Martin was in typically outspoken form when SLTN contacted him last week to chat about the firm’s interim results and its outlook for the year ahead.
Instead of waxing on about dividends and EBITDA (much to the relief of this correspondent) the pub chief went straight for the jugular and resumed his attack on current UK government tax policy.
Thanks to what Martin sees as the twin evils of VAT and alcohol duty, as well as other government levies such as rates and carbon tax, he said an astonishing 70% of the cost base now facing pubs comes in the guise of taxation.
I’ve not done the calculations myself, but presuming Martin has done his sums then this surely must be approaching an intolerable burden for the trade. And if it’s bad for a massive organisation like Wetherspoon, what must it be like for the independent?
Unfortunately, it doesn’t appear as if the government is in any mood to ease the overheads, at least not as far as duty is concerned. Despite Martin’s public hopes that the trade, in light of the lobbying efforts of groups like SIBA and the BBPA, could convince the Treasury to halt the duty escalator, many contacted by SLTN in the last few weeks were resigned to the prospect of yesterday’s Budget resulting in a further increase in drinks tax.
It’s not that I mean to be unduly pessimistic, or undermine the cogent arguments advanced by brewers and pub groups about the effects of duty (which, if more came yesterday, will have risen on beer by 42% since 2008) on jobs. I just can’t envisage a situation where MPs view the drinks industry as anything other than a source of revenue for the Treasury – and certainly not at a time when cost-cutting tops the agenda. That’s why I fear pubs will either be forced to ’don a hair-shirt’ or put up the price of a pint after this year’s Budget.
Meanwhile, just as Martin was confident he could appeal to the Chancellor’s sense of reason on duty, he was optimistic that what he sees as the VAT inequality between pubs and supermarkets will one day be eroded.
Martin, as we have reported before, has been among the most vociferous supporters for VAT to be cut to 5% for the hospitality trade, following the success of a similar campaign in France. In his view, it’s not fair that pubs have to pay VAT of 20% on food while supermarkets don’t.
Again, there’s plenty in here I support, and not least when you consider the growing percentage of alcohol sales now being transacted through the off-trade.

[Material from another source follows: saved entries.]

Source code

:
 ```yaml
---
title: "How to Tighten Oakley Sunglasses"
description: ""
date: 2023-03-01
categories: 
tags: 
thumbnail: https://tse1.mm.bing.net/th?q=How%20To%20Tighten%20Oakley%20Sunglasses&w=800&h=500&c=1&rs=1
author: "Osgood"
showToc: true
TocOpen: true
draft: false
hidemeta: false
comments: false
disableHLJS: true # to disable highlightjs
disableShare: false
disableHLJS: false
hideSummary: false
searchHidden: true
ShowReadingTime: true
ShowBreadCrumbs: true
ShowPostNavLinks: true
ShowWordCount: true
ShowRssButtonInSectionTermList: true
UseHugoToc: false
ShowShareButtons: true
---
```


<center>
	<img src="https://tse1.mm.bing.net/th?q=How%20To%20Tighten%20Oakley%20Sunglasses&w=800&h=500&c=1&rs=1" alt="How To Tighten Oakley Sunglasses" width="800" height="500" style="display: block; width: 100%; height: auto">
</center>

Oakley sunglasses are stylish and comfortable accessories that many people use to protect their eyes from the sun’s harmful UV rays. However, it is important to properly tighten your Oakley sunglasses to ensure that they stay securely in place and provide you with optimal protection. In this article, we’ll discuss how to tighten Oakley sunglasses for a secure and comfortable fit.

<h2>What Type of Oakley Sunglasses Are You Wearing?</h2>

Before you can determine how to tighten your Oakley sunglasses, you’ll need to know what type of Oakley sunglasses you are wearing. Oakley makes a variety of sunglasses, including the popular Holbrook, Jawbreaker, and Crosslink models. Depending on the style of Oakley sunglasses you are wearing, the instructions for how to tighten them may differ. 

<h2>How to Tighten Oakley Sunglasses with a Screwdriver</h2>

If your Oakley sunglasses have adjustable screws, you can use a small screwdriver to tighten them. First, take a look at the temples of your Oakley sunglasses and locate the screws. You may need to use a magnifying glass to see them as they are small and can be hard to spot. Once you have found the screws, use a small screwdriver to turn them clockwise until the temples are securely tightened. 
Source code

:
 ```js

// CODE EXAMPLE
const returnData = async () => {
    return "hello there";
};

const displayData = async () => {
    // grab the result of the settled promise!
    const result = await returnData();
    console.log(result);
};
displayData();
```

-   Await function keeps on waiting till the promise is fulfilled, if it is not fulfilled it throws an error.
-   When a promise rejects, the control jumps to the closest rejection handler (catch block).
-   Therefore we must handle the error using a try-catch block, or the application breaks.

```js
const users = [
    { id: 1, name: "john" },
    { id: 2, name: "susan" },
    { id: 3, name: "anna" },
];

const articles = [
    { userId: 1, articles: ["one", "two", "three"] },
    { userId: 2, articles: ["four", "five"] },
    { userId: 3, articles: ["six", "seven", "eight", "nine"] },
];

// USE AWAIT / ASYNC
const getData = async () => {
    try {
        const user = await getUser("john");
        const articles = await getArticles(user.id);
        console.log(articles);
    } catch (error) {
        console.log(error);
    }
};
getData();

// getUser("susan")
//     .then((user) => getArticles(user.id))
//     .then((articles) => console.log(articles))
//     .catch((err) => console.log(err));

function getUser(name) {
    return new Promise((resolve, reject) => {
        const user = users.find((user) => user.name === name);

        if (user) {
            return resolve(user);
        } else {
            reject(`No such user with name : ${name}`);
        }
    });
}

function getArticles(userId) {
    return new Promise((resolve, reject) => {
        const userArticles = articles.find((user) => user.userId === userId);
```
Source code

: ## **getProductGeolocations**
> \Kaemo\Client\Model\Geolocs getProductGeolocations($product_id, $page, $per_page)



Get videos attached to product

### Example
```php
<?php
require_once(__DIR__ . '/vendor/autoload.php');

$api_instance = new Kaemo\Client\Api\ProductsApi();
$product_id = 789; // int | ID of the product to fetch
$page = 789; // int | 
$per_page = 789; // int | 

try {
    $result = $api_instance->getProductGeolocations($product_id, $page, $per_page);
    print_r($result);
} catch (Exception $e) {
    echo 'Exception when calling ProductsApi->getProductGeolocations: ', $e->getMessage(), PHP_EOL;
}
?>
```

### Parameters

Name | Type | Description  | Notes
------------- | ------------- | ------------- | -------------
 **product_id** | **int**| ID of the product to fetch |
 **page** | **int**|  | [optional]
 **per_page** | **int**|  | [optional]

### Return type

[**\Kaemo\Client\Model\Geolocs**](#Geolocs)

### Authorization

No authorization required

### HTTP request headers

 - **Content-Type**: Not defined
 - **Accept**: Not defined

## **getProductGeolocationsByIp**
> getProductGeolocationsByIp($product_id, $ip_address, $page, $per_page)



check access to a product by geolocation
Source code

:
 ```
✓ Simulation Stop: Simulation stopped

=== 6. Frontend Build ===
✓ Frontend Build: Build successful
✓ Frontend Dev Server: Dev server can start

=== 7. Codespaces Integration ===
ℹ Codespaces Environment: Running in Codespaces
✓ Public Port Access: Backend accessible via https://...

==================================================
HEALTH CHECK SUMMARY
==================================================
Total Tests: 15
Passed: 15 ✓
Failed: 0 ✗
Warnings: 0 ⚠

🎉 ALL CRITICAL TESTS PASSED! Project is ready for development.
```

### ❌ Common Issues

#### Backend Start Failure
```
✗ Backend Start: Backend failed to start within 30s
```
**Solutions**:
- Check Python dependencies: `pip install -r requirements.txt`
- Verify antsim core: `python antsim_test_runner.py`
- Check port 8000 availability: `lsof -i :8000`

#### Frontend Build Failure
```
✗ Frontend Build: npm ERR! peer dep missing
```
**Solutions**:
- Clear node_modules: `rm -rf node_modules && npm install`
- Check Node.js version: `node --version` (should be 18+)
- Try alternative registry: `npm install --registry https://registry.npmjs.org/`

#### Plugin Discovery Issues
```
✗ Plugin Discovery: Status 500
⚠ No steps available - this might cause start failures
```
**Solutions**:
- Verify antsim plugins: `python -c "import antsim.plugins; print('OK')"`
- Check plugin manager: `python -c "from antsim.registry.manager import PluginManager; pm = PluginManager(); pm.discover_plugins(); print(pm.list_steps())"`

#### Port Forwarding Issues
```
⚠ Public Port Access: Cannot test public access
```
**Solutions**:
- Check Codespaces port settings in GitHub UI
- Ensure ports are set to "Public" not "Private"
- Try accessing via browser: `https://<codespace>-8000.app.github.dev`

And there are other ways in which pub owners feel supermarkets have the edge, including when it comes to business rates in Scotland: why should the rates for pubs be based on turnover and not rateable value, as they are for shops? It’s an iniquity that means pubs pay about 9% of their turnover in rates, and supermarkets just 2%.
It’s clear, in my view, that there are numerous things government could do to help pubs – but so far rhetoric about the need to save them has not turned into action.